Commission expands Port data center work hours
The Port Washington Plan Commission last week extended the hours construction will be allowed during the more-than-three year Vantage Data Center project to 6 a.m. to 8 p.m. Mondays through Saturdays, despite the fact Vantage had already agreed to a shorter work day.
The hours are a change from the 7 a.m. to 7 p.m. originally agreed to by Vantage and city staff members, a suggestion made by Mayor Ted Neitzke.
“I was actually concerned that 7 to 7 was restrictive,” Neitzke said, adding he believes that’s especially true since there are no neighbors nearby.
The extended hours would give Vantage flexibility, especially as the seasons change and daylight hours vary, he said.
Commission member Roger Strohm, the city engineer, said he is also comfortable with the extended hours, noting that farming activities start even earlier in the day.
The extended hours are fine, Strohm told Vantage representatives at the meeting, “As long as you recognize that if we start hearing a lot of complaints, we’re going to come back and say, ‘Hey, we have to dial this back.’”
Work hours, Strohm said, are times when machinery is moving on the site, not when it starts up.
Christopher Welch, Vantage Data Center’s director of preconstruction for North America, told the commission the company welcomes the change, noting it will allow Vantage to stagger some work times.
Construction is expected to begin this year and be completed in the first half of 2029.
The change came as the commission reviewed and approved a site and operations plan for the data center campus, which will consist of four data center buildings totaling approximately 2.5 million square feet on 672 acres north of Highland Drive and south of Lake Drive between I-43 and the Ozaukee Interurban Trail on the city’s north side.
The two largest data center buildings, each about 719,000 square feet, would be built on the south and east sides of the property.
The two smaller buildings, each about 560,000 square feet, would be built on the north and northwest sides of the property, creating a triangular campus.
Each of the buildings would have a dedicated parking lot with between 150 and 200 stalls, as well as generators, transformers, utility buildings and mechanical dry chillers.
One change from the site plan originally recommended by the Design Review Board is that the 6,500-square-foot operations center will be moved farther to the north, off Lake Drive, Bob Harris, the city’s director of planning and development, said.
The data center buildings will be 24 feet tall, with acoustic panels above them reaching to 43 feet.
The utility buildings will be 35 feet tall, while the dry coolers will be about 65 feet.
The site will be surrounded by a landscaped eight-foot-tall berm, and 2,143 trees are expected to be planted on the site.
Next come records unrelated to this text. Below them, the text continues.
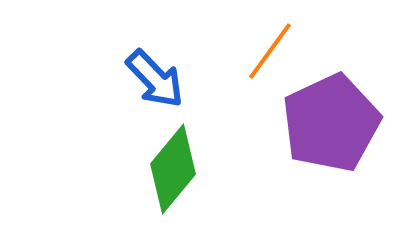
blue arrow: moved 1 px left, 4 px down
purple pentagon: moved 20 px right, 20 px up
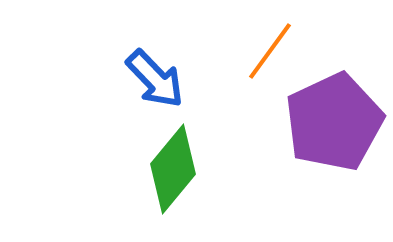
purple pentagon: moved 3 px right, 1 px up
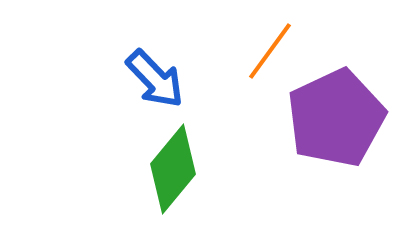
purple pentagon: moved 2 px right, 4 px up
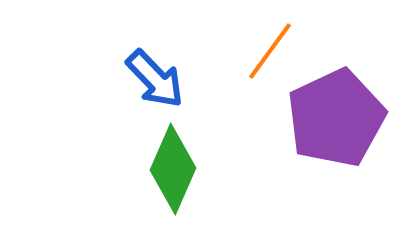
green diamond: rotated 16 degrees counterclockwise
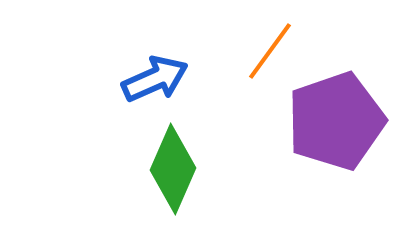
blue arrow: rotated 70 degrees counterclockwise
purple pentagon: moved 3 px down; rotated 6 degrees clockwise
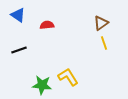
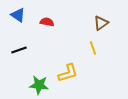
red semicircle: moved 3 px up; rotated 16 degrees clockwise
yellow line: moved 11 px left, 5 px down
yellow L-shape: moved 4 px up; rotated 105 degrees clockwise
green star: moved 3 px left
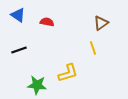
green star: moved 2 px left
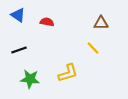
brown triangle: rotated 35 degrees clockwise
yellow line: rotated 24 degrees counterclockwise
green star: moved 7 px left, 6 px up
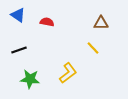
yellow L-shape: rotated 20 degrees counterclockwise
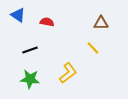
black line: moved 11 px right
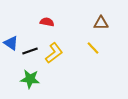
blue triangle: moved 7 px left, 28 px down
black line: moved 1 px down
yellow L-shape: moved 14 px left, 20 px up
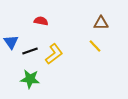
red semicircle: moved 6 px left, 1 px up
blue triangle: moved 1 px up; rotated 21 degrees clockwise
yellow line: moved 2 px right, 2 px up
yellow L-shape: moved 1 px down
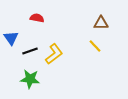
red semicircle: moved 4 px left, 3 px up
blue triangle: moved 4 px up
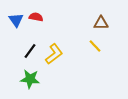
red semicircle: moved 1 px left, 1 px up
blue triangle: moved 5 px right, 18 px up
black line: rotated 35 degrees counterclockwise
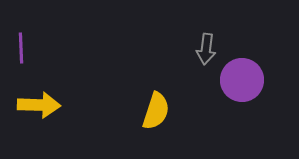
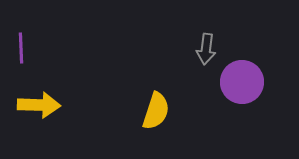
purple circle: moved 2 px down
A 12-foot-high security fence will surround the campus.
The lighting is designed so it will not “leak into the night sky,” Harris said, adding there won’t be lighting near the borders of the campus except near the entrances.
Emily Backus, Vantage’s sustainability director, told the commission that the layout was created to both meet the end user’s needs and to minimize impacts on the wetlands in the area.
She said the campus will be “highly water efficient” with a closed loop cooling system.
The campus will use 1.3 gigawatts of power and an average of 22,000 gallons of water a day, although the city has agreed to provide as much as 1.2 million gallons a day if needed, officials said. The water will be purchased from the City of Port, not taken directly from Lake Michigan.
Vantage is paying to generate the electricity for its campus, Backus noted, much of it from clean energy sources.
The campus will have diesel backup generators, and Welch said they run “fairly infrequently.”
In addition to approving the site and building plan, the Plan Commission also recommended that the Common Council annex another 393 acres of land for the data center and rezone it for a data center campus.